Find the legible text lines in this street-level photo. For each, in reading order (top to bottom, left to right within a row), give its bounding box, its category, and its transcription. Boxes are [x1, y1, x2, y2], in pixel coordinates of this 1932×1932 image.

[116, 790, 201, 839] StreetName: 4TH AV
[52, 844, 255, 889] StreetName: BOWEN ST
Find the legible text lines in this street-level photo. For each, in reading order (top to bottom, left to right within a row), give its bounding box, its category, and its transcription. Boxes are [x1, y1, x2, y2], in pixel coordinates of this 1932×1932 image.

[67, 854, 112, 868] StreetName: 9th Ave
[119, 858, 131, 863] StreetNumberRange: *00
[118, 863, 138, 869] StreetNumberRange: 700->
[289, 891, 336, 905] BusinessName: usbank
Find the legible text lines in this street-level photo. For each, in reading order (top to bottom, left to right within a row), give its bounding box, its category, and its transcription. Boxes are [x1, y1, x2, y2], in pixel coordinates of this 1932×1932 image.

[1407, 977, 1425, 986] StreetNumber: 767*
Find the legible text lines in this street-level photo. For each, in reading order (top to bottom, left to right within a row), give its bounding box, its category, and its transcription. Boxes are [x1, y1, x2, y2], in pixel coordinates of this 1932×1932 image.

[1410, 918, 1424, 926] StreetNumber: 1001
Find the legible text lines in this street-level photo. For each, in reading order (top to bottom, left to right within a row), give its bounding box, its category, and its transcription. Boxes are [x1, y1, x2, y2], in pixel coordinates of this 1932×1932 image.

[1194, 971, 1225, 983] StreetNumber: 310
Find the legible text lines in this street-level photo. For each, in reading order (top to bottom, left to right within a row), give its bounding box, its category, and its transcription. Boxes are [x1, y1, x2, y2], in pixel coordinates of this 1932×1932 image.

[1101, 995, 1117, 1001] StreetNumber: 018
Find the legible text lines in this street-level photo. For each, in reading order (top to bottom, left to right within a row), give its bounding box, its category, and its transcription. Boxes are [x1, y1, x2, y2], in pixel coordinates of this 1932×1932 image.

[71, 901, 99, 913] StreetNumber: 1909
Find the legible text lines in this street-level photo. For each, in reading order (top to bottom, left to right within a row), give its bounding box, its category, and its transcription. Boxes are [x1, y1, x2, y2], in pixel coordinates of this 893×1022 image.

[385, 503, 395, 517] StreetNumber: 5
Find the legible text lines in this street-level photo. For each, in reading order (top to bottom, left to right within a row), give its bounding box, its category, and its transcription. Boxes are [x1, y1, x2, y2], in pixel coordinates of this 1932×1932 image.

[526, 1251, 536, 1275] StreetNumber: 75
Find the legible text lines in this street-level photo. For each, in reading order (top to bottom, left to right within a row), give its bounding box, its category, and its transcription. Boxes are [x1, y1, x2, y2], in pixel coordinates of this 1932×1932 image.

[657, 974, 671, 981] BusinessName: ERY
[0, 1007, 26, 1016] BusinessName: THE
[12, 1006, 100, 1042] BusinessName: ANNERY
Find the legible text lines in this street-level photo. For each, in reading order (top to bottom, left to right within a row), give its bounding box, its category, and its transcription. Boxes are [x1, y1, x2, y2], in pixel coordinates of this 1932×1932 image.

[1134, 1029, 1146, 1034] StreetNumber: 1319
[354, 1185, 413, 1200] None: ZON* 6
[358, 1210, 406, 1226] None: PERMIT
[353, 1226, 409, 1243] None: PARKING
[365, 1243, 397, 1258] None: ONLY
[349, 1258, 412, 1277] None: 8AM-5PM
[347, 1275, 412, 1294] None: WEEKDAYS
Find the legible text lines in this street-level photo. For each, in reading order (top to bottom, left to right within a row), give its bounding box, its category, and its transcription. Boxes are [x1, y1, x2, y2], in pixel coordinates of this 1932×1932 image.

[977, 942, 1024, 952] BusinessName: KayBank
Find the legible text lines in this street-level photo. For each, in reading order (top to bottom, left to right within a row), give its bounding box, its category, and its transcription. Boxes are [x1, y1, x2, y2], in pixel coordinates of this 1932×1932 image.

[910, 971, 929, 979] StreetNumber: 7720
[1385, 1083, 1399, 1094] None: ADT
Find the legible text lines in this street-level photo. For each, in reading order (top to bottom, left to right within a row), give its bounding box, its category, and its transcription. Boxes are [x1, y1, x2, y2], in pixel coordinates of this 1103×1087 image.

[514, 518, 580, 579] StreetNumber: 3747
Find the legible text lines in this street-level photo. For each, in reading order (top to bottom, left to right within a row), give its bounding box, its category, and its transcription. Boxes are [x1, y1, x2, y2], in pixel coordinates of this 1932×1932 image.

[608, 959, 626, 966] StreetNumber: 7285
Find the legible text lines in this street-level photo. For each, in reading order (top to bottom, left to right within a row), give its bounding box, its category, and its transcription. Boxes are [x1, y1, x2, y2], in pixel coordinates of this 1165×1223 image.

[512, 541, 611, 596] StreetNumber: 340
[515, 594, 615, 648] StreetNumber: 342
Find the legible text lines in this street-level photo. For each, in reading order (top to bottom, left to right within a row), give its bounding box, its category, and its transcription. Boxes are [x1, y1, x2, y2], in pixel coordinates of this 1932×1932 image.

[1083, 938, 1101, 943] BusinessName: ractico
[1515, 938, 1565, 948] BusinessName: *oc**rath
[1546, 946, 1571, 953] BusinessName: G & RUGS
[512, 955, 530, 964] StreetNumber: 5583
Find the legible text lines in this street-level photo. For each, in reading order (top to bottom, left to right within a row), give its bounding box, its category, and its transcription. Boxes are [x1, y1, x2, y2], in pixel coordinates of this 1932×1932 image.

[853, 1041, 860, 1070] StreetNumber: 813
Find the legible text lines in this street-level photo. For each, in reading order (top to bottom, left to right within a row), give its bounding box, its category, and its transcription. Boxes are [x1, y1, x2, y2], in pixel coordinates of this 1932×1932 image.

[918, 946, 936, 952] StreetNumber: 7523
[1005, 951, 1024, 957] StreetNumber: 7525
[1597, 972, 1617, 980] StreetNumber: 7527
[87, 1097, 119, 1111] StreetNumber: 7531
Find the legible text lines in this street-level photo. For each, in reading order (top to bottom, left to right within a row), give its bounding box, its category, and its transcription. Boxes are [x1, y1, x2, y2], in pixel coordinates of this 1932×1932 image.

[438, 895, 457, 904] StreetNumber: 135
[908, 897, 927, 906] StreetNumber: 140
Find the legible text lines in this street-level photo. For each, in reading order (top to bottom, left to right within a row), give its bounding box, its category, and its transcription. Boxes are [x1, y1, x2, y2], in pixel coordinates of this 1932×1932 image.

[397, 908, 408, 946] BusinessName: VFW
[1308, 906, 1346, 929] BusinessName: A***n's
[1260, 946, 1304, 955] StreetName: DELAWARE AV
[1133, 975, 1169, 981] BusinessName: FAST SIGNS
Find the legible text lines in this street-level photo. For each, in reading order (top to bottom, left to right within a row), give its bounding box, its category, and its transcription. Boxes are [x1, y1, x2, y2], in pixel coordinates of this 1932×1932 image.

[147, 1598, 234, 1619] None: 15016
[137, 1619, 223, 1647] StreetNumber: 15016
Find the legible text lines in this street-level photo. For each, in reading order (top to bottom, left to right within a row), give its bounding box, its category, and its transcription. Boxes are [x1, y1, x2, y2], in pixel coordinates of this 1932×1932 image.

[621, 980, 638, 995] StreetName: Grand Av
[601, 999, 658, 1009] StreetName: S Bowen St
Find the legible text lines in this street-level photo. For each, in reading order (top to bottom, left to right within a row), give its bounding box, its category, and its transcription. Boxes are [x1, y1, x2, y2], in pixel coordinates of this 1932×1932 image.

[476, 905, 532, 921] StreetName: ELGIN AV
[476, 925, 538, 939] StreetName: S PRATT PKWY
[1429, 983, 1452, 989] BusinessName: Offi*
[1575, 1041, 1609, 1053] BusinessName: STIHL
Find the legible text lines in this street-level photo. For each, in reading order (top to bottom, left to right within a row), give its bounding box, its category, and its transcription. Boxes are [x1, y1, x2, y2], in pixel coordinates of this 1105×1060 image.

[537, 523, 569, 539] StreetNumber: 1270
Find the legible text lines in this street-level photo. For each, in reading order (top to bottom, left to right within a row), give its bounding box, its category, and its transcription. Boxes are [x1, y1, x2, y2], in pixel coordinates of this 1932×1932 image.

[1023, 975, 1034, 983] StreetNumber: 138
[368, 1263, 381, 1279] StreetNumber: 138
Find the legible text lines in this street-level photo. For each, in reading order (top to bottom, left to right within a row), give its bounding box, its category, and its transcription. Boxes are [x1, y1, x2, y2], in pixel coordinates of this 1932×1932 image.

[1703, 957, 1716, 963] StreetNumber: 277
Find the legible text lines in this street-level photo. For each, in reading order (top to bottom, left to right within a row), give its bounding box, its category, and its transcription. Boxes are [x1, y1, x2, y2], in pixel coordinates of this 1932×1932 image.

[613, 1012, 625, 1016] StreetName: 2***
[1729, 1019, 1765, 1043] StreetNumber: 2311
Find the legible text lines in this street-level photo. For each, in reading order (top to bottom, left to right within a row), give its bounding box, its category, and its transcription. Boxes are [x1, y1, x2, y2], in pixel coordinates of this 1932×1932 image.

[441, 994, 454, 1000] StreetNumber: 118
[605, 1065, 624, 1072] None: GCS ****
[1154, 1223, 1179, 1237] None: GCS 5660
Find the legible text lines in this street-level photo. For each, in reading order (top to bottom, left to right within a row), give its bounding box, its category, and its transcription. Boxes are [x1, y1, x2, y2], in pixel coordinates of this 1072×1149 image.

* TASK BRIEF
Update everything from the line containing "this 1105×1060 image." down to the line containing "[537, 523, 569, 539] StreetNumber: 1270" by replacing "street-level" with "roadside". Reproduce only those lines, with nothing else altered.

* REPLY TO THE EXERCISE
Find the legible text lines in this roadside photo. For each, in reading order (top to bottom, left to right within a row), give its bounding box, its category, and its transcription. Boxes are [x1, y1, x2, y2], in pixel coordinates of this 1105×1060 image.

[537, 523, 569, 539] StreetNumber: 1270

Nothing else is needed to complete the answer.